#### EXERCISE DETAILS:
The records below are to be restated word for word, with every picture left out.

━━━━━━━━━━━━━━━━

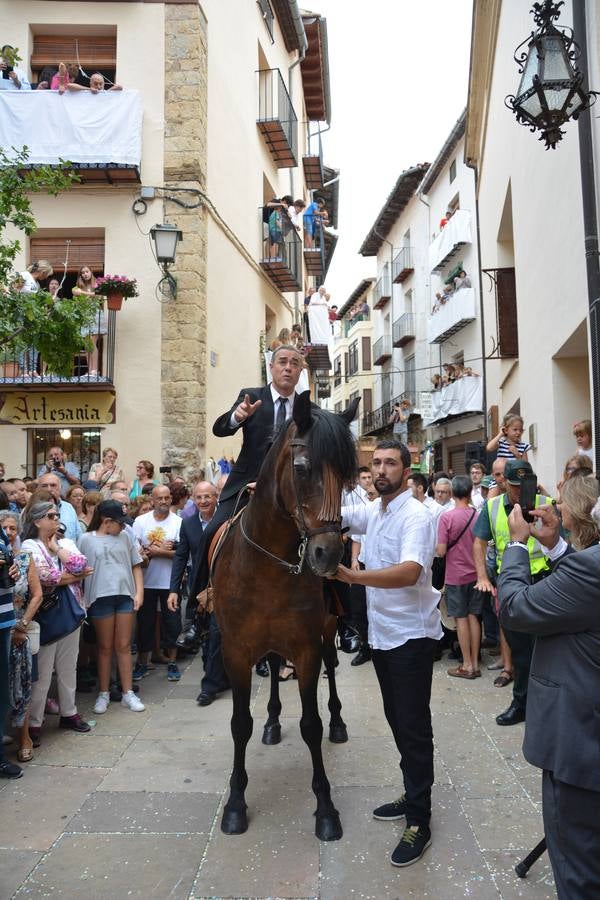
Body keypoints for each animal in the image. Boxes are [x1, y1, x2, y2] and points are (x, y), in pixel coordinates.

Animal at [213, 394, 358, 844]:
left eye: (349, 475)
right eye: (302, 468)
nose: (328, 554)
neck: (269, 563)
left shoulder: (307, 648)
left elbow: (311, 723)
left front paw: (325, 808)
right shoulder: (236, 651)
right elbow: (239, 724)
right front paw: (235, 804)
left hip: (326, 632)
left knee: (330, 666)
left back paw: (338, 723)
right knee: (276, 668)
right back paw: (274, 721)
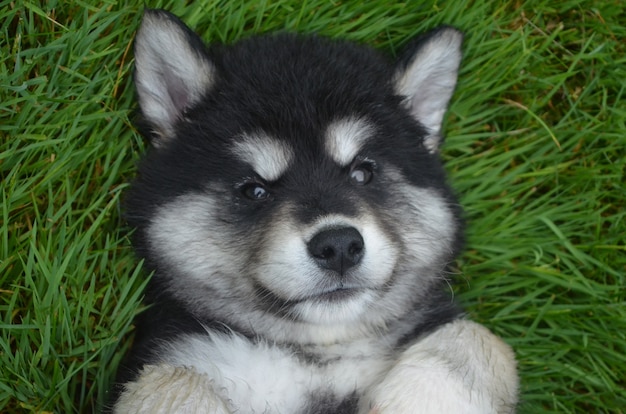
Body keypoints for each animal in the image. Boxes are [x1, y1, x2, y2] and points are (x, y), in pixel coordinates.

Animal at [112, 9, 516, 414]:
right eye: (255, 189)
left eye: (362, 173)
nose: (338, 246)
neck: (319, 355)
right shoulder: (184, 350)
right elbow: (172, 378)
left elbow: (479, 336)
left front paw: (423, 398)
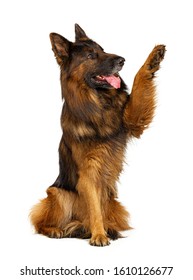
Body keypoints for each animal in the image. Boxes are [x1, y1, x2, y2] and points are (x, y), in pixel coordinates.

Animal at [29, 24, 164, 247]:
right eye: (91, 55)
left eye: (103, 50)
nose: (122, 60)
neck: (99, 102)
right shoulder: (88, 171)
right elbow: (94, 208)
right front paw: (99, 235)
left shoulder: (133, 118)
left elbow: (139, 81)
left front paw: (152, 60)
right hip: (58, 194)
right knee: (40, 222)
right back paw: (56, 230)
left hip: (114, 203)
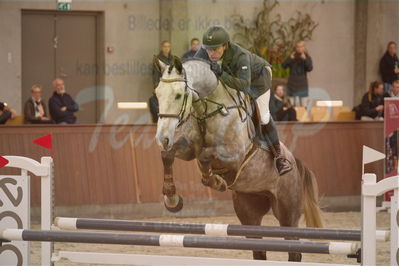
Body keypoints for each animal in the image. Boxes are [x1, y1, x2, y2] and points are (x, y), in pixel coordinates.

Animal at [154, 56, 324, 262]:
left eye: (178, 95)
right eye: (157, 94)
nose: (162, 138)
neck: (210, 108)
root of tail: (296, 164)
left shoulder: (234, 155)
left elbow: (205, 157)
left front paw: (217, 182)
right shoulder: (188, 149)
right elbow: (168, 155)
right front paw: (171, 198)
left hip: (287, 213)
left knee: (294, 250)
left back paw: (281, 164)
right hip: (249, 211)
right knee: (258, 249)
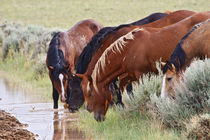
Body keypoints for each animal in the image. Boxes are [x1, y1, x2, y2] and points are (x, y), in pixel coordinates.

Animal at [76, 11, 210, 121]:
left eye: (90, 93)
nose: (90, 110)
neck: (128, 49)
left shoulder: (141, 75)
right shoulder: (130, 75)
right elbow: (123, 88)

━━━━━━━━━━━━━━━━

#### TASK ANSWER:
Body keypoints for each animal in the image. Boxes are [x1, y1, x2, y2] and points are (x, y), in pixel coordinates.

Animal at [213, 394, 358, 844]:
left eye: (349, 475)
right eye: (302, 468)
nose: (328, 554)
neck: (269, 563)
left shoulder: (307, 648)
left elbow: (311, 723)
left front paw: (325, 808)
right shoulder: (236, 651)
right elbow: (239, 724)
right front paw: (235, 804)
left hip: (326, 632)
left knee: (330, 666)
left back paw: (338, 723)
right knee: (276, 668)
right back paw: (274, 721)
Body keypoints for each animal in the image. Boxes are [x1, y1, x2, y2] and points are (x, y), in pixel coordinates.

Animal at [112, 9, 516, 414]:
right eye: (255, 189)
left eye: (362, 173)
nose: (338, 246)
neck: (319, 355)
right shoulder: (184, 350)
right elbow: (172, 378)
left elbow: (479, 336)
left front paw: (423, 398)
Body keypoints for each animal in the image. Boxes are [x1, y1, x2, y2] and points are (x, y), in pixel coordinates.

Animal at [29, 24, 164, 247]:
right eye: (91, 55)
left eye: (103, 50)
nose: (122, 60)
neck: (99, 102)
right shoulder: (88, 171)
right elbow: (94, 208)
right front paw: (99, 235)
left shoulder: (133, 118)
left elbow: (139, 81)
left front paw: (152, 60)
right hip: (58, 194)
right knee: (40, 222)
right back paw: (56, 230)
left hip: (114, 203)
Body keypoints for each animal in the image. Boxes are [x1, y1, x2, y2] and points are (x, y), in pixel coordinates.

Animal at [154, 56, 324, 262]:
left eye: (178, 95)
right eye: (157, 94)
nose: (162, 138)
neck: (210, 108)
root of tail: (296, 164)
left shoulder: (234, 155)
left elbow: (205, 157)
left front paw: (217, 182)
right shoulder: (188, 149)
right elbow: (168, 155)
right front paw: (171, 198)
left hip: (287, 213)
left knee: (294, 250)
left back paw: (281, 164)
right hip: (249, 211)
right knee: (258, 249)
Body keypoints for each animal in the image. Boxes are [x1, y1, x2, y2] and points are (x, y), in pixel coordinates.

Animal at [76, 11, 210, 121]:
left eye: (90, 93)
nose: (90, 110)
neck: (128, 49)
left shoulder: (141, 75)
right shoulder: (130, 75)
right elbow: (123, 88)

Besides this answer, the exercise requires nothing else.